HKEx says settlement reached on US aluminium price-fixing claims

LONDON, July 19 (Reuters) - Hong Kong Exchanges & Clearing Ltd (HKEx) <0388.HK) said on Sunday it had settled two class-action lawsuit complaints against itself and subsidiary the London Metal Exchange (LME) over allegations of anti-competitive and monopolistic behaviour.

The lawsuits, brought by small aluminium manufacturers in the United States, accused banks and traders of hoarding metal in LME warehouses, driving up the prices of industrial products from soft-drink cans to aeroplanes.

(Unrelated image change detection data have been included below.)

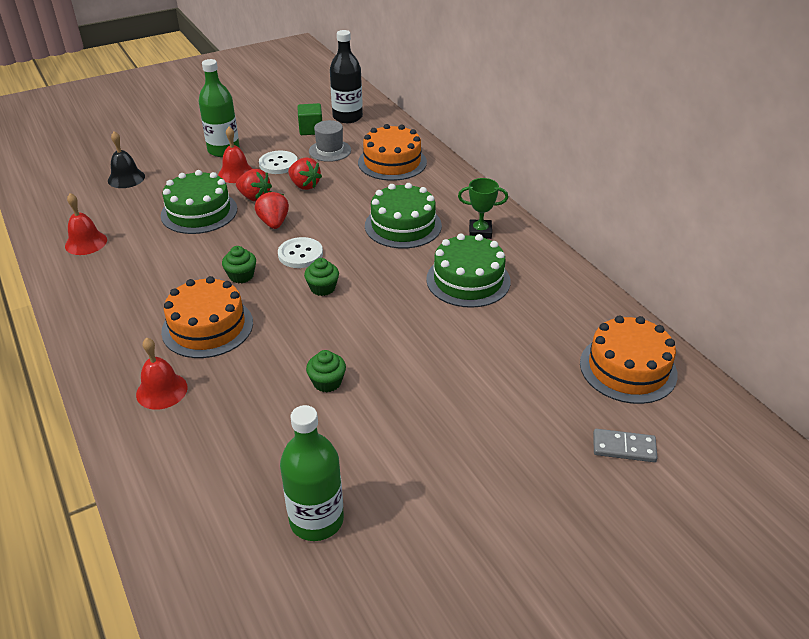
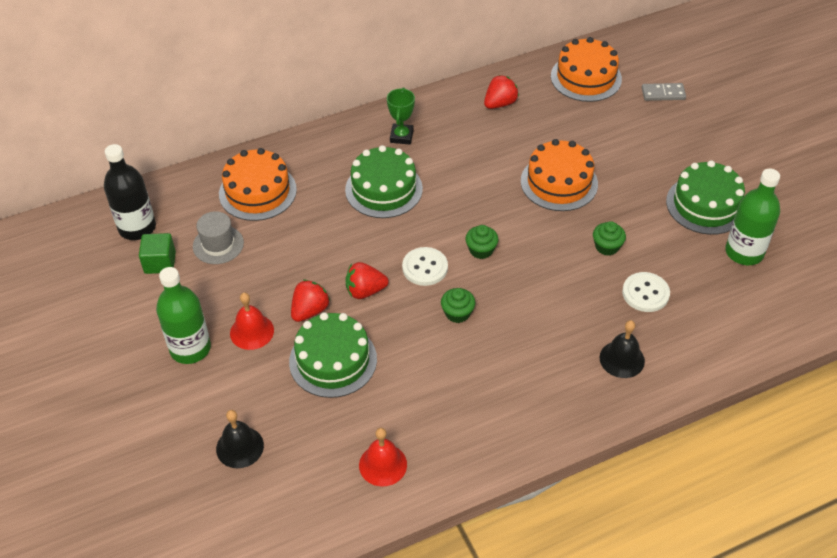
camera: 85 degrees left, 10 degrees up
red bell [136,338,188,410] -> black bell [600,320,645,378]
orange cake [161,276,253,358] -> orange cake moved to [521,139,598,211]
white button [259,151,298,174] -> white button moved to [622,272,670,312]
red strawberry [288,157,322,190] -> red strawberry moved to [484,75,519,109]
green cake [426,233,511,308] -> green cake moved to [666,160,745,235]
grey domino [593,429,658,462] -> grey domino turned 75 degrees clockwise [642,83,686,101]

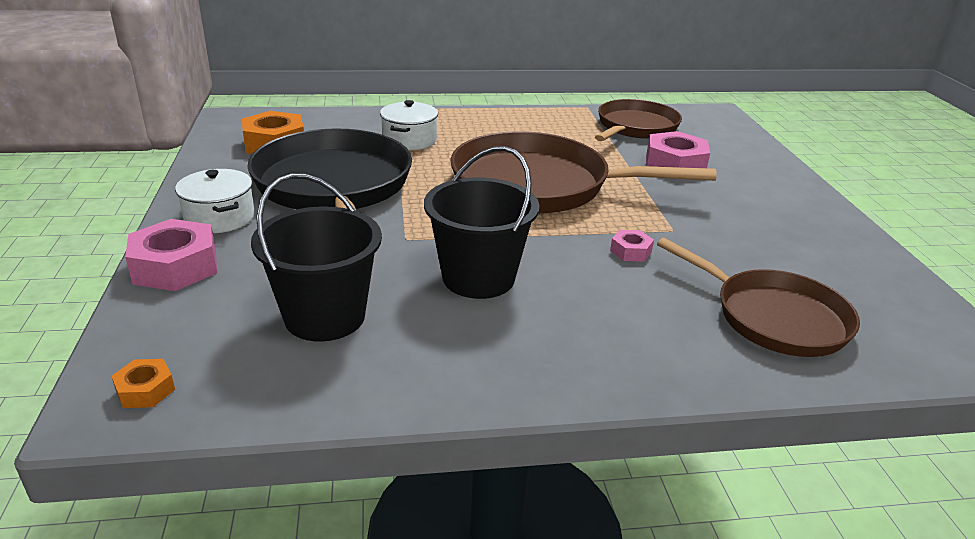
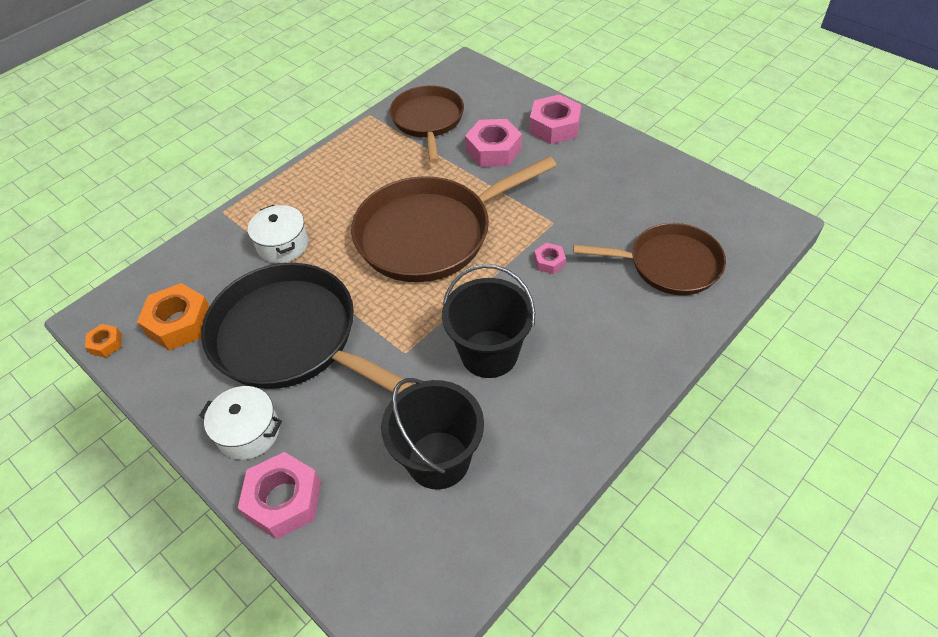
camera: 35 degrees left, 20 degrees up
orange nut [111,359,175,408] -> orange nut moved to [85,324,122,358]
none -> pink nut [529,94,581,144]

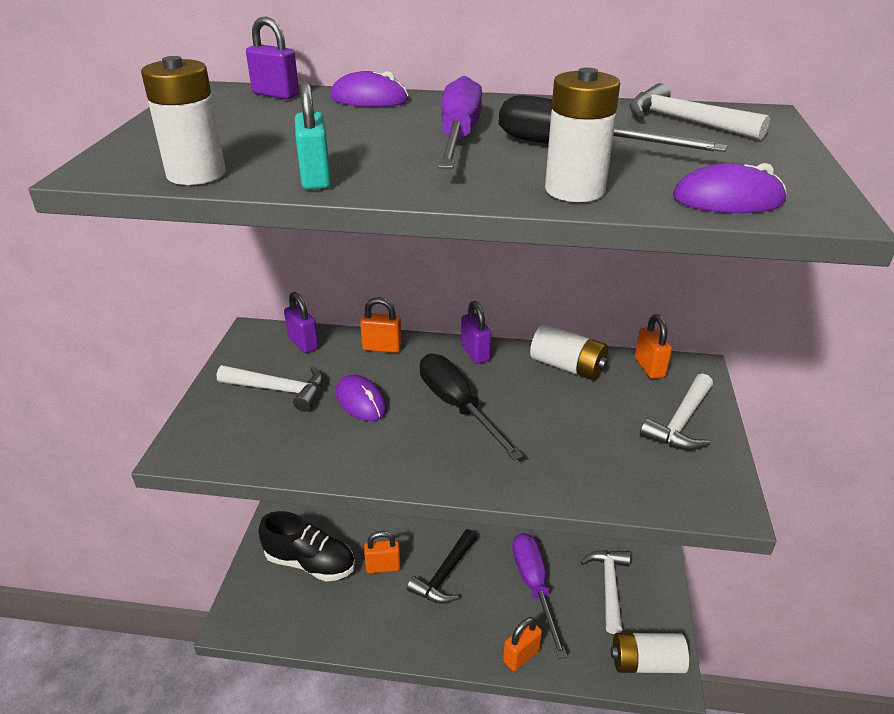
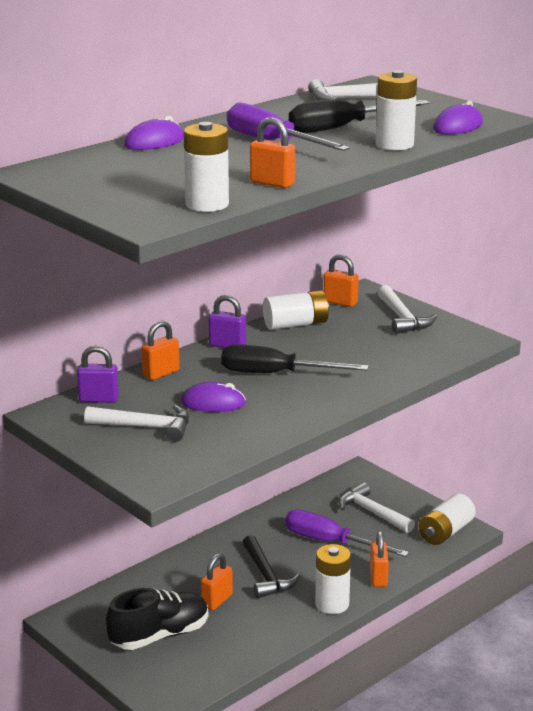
camera: 50 degrees left, 10 degrees down
white hammer [217,365,324,412] -> white hammer turned 45 degrees clockwise [84,405,189,442]
purple padlock [246,16,299,99] -> none
turquoise padlock [295,80,331,190] -> orange padlock [250,117,295,188]
none -> white battery [315,544,351,614]

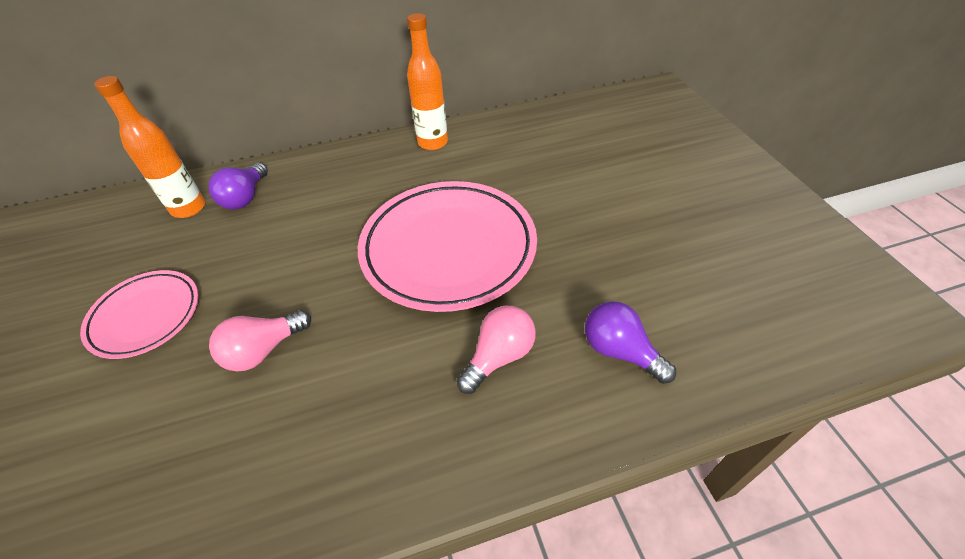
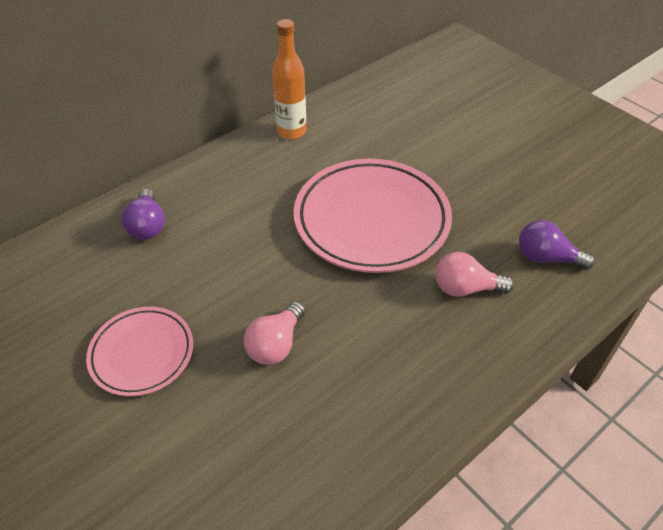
camera: 25 degrees left, 0 degrees up
orange bottle [94,76,205,218] -> none
pink light bulb [457,306,536,394] -> pink light bulb turned 105 degrees counterclockwise [435,252,514,297]

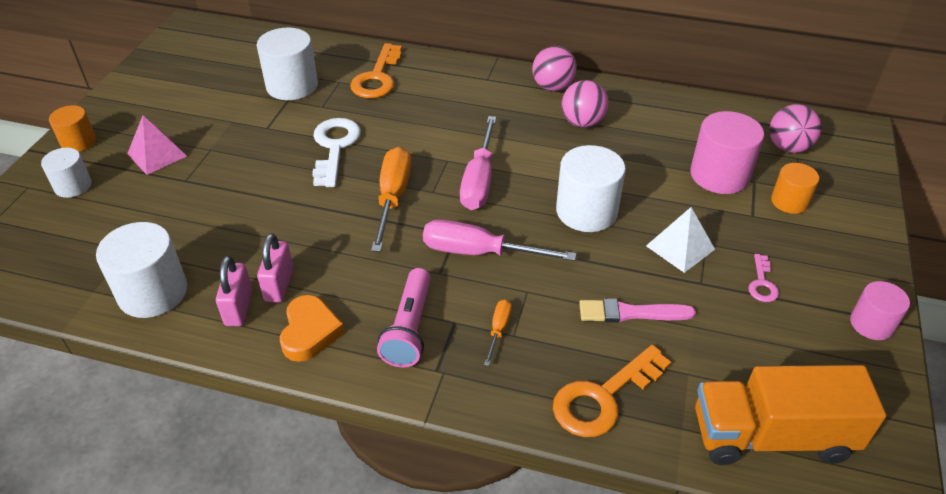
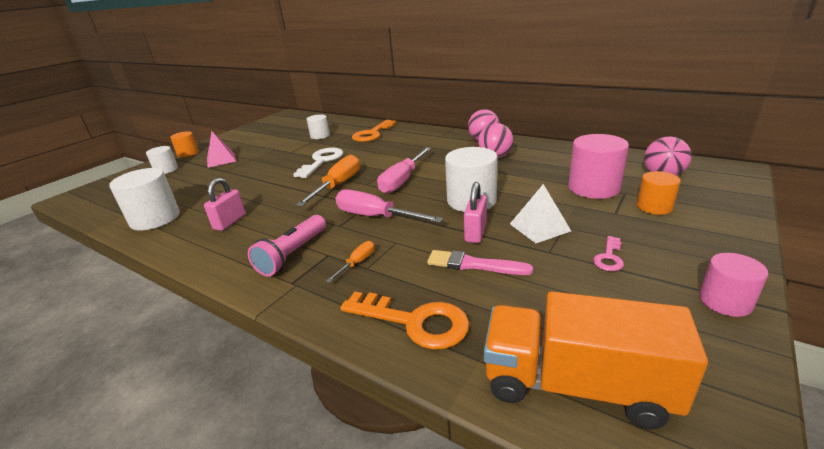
camera: 20 degrees right, 15 degrees down
pink padlock [216,256,252,326] -> pink padlock moved to [464,182,487,243]
white cylinder [257,28,318,100] -> white cylinder [307,114,330,139], size x0.60
orange heart [280,295,345,362] -> none
orange key [553,345,671,437] -> orange key turned 135 degrees counterclockwise [340,292,469,350]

Of 26 lawsuits filed against LME, 24 were consolidated into three complaints according to type of user: “first-level” purchasers that buy primary aluminium, consumer end users and commercial end users.

“The consumer end user plaintiffs and commercial end user plaintiffs have entered into a settlement and mutual release ... to bring an end to their class-action lawsuits,” HKEx said in a statement, adding that no money had been paid by either side.

HKEx said the main condition of the settlement was that the LME had agreed the plaintiffs would be free to request publicly available data from it, something they had been prevented from doing while the LME remained a defendant.

The LME, which was bought by HKEx in December 2012, says more than 80 percent of non-ferrous metals futures business is transacted on its platforms, totalling $14.6 trillion in 2013.

In March a U.S. judge threw out the aluminium price-fixing claims against several Wall Street banks, commodity merchants and HKEx.

With regard to the third lawsuit complaint, the “first level” purchasers, HKEx said that plaintiffs had not yet filed an appeal against a U.S. District Court’s decision. (Reporting by Kylie MacLellan; Editing by Susan Fenton)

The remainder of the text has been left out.